Setelah sesi Ignite Stage I, dilanjutkan dengan Sesi Panelis yang diawali Deputi Bidang Sistem dan Strategi BNPB, Raditya Jati selaku pembicara kunci. Dalam penjelasannya, Raditya Jati memberikan gambaran pentingnya resiliensi masyarakat pesisir dan pulau-pulau kecil. Indonesia adalah negara kepulauan yang rawan bencana dan bencana tsunami Aceh menjadi wake up call bagi kita.
“Kepulauan di Indonesia berzona merah dan kuning, kita harus melihat bahwa risiko akan lebih tinggi, tapi bukan berarti kita menyerah.” jelas Raditya, dalam keterangan persnya, beberapa waktu lalu.
BACA JUGA:ADEXCO 2025 Jadi Panggung Inovasi dan Kolaborasi Penanggulangan Bencana Berkelanjutan
Raditya Jati menekankan bahwa bangsa Indonesia tidak bisa menyerah pada situasi ini, tapi justru menjadi momentum untuk membangun kesadaran kolektif agar siap menghadapi ancaman.
Direktur Kelautan dan Perikanan Bappenas, Mohamad Rahmat Mulianda melanjutkan paparan mengenai tantangan pembangunan dan perpindahan penduduk akibat penggenangan wilayah pesisir yang disebabkan oleh perubahan iklim. Ini sangat rentan untuk terjadi pergeseran tata ruang. Kondisi ini harus dikelola dengan baik untuk mencegah dampak buruk yang berkelanjutan. Potensi kerugian yang ditimbulkan dapat mencapai Rp72,9 triliun jika wilayah pesisir tidak dapat mengantisipasi risiko bencana terhadap kegiatan ekonomi.

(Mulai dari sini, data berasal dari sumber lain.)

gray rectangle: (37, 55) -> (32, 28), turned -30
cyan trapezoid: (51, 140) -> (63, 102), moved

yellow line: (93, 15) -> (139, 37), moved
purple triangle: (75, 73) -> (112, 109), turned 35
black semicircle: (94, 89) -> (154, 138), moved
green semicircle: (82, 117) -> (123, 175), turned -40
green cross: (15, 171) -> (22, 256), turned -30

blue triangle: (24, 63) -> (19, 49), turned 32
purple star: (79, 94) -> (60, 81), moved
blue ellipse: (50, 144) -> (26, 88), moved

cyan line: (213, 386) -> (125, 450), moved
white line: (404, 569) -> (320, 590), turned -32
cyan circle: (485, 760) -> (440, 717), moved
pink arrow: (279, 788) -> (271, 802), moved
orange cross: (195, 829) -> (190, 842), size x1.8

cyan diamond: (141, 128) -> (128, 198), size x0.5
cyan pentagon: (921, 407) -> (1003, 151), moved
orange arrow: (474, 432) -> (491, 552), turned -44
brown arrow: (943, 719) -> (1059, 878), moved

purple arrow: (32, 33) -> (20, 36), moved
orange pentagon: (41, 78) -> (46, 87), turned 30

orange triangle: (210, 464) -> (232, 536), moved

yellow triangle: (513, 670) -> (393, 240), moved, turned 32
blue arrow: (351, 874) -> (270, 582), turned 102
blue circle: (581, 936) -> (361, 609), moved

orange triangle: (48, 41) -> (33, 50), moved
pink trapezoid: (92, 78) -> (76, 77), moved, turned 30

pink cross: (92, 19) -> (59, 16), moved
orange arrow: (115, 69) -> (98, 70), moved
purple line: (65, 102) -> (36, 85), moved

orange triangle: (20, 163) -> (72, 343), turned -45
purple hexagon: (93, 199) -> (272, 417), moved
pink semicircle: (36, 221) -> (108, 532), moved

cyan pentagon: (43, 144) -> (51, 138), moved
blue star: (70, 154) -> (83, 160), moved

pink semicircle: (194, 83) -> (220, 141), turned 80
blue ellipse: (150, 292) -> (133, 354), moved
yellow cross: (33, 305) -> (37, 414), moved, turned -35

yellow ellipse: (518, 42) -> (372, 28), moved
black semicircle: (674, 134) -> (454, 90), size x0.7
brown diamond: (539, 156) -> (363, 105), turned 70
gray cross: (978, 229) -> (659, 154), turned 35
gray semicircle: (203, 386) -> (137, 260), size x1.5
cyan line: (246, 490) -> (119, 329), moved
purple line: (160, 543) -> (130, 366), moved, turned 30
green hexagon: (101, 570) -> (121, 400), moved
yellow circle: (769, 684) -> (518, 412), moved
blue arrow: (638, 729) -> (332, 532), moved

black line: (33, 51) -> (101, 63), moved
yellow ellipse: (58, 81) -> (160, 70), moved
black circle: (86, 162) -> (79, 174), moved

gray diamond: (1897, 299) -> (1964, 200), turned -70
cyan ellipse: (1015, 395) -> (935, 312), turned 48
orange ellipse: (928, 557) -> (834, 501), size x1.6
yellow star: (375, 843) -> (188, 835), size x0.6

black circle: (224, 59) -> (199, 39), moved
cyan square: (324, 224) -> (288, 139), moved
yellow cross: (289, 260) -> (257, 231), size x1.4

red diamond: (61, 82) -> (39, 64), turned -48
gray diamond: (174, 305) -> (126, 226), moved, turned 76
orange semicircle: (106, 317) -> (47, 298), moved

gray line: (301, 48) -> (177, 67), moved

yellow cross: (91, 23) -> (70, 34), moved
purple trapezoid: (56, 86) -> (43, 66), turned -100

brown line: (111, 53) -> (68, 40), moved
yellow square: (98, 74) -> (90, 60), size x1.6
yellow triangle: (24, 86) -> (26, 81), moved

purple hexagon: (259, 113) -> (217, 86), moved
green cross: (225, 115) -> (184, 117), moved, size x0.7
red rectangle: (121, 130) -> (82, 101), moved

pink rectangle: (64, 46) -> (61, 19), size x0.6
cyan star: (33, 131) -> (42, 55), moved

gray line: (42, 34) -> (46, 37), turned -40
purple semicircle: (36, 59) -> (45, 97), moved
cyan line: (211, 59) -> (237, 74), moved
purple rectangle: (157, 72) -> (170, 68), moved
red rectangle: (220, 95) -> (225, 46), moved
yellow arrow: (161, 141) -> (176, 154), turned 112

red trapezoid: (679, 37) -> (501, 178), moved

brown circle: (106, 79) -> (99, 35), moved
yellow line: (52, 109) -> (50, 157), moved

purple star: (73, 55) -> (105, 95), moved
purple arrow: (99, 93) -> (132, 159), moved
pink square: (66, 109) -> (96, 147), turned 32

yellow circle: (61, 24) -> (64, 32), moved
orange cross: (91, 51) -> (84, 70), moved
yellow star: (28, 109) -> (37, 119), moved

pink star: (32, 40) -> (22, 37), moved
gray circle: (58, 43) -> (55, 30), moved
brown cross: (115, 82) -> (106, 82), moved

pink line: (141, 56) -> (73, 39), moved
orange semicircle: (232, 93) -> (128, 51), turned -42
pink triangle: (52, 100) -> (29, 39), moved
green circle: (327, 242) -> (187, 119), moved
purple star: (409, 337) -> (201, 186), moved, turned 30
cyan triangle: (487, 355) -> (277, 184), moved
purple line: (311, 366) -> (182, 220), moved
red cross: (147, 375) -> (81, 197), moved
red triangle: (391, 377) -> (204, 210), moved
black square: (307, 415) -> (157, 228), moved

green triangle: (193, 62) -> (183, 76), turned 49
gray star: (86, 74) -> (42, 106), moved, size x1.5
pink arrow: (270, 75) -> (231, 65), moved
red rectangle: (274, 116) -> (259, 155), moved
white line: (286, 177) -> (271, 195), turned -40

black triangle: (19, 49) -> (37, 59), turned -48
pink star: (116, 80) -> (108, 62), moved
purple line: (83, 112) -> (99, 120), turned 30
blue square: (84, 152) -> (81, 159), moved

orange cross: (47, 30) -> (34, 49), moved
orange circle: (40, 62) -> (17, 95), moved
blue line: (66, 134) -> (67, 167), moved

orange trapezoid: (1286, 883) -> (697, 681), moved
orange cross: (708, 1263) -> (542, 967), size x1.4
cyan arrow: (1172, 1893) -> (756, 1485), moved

Hadir melalui daring, Direktur Perencanaan Ruang Perairan Kementerian Kelautan dan Perikanan (KKP), Abdi Tunggal Priyanto. Abdi menekankan penting melakukan perencanaan ruang laut yang terintegrasi dan mempertimbangkan mitigasi bencana. Penurunan daya dukung lingkungan dan sosial terjadi akibat tata ruang di wilayah pesisir yang sangat kompleks. Hal ini diperparah dengan kondisi penurunan tanah.
Manajer Program Bidang Lingkungan Dompet Dhuafa, Ahmad Baihaqi memaparkan program lembaganya yang telah dijalankan berada di wilayah Timur Sloko, Demak. Wilayah ini menghadapi kondisi yang sangat ironis: pembangunan proyek tol laut dan tanggul laut yang seharusnya menjadi solusi, justru memperparah kondisi rob dan kini menyebabkan kekeringan.